Neither of the two likely leadership contestants – Malcolm Turnbull or Julie Bishop – had announced that they would challenge. In fact, both had publicly opposed the spill motion, not wanting to look disloyal. Without a candidate opposing Abbott, the spill was always more likely than not to fail. Better the devil you know than a leadership void.
And of course Abbott made a “Captain’s Call” to move the vote ahead by a day, wrong-footing those who might have been rushing to lock in the anti-Abbott numbers.
Nonetheless, it’s surely still the beginning of the end for him. Both Turnbull and Bishop know that there’s plenty of time to axe Abbott before the next election. They’ll have been watching to see just how big the ABA (Anyone But Abbott) camp is. Now they know it’s sizeable – 39% of MPs wanted Abbott gone without a challenger even putting up their hand.
From here, the question becomes whether a head-to-head Turnbull v Abbott, or Bishop v Abbott, contest can convert an extra 12 votes away from the Prime Minister.
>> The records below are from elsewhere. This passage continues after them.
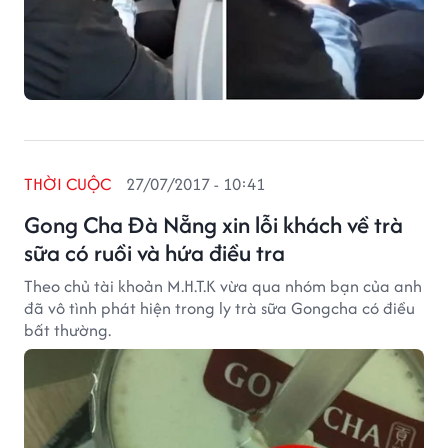
THỜI CUỘC
27/07/2017 - 10:41
Gong Cha Đà Nẵng xin lỗi khách về trà
sữa có ruồi và hứa điều tra
Theo chủ tài khoản M.H.T.K vừa qua nhóm bạn của anh
đã vô tình phát hiện trong ly trà sữa Gongcha có điều
bất thường.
Given that the latest Newspoll published this morning in The Australian shows the Coalition is a massive 14 points behind the Labor party (the Coalition’s worst result since November 2009), one would have to assume that it won’t take a great deal of persuading for a number of senior MPs to fall in behind either Turnbull or Bishop. Loyalty means little in politics when one’s seat is at stake.
The Coalition’s poll numbers may be looking abysmal, but Abbott’s personal numbers are even worse. The latest Newspoll also shows his preferred Prime Minister rating at just 30% – the worst for a Prime Minister since 1994.
Abbott may have survived for today, but the number-crunching will now begin in earnest. The knives will be well and truly out.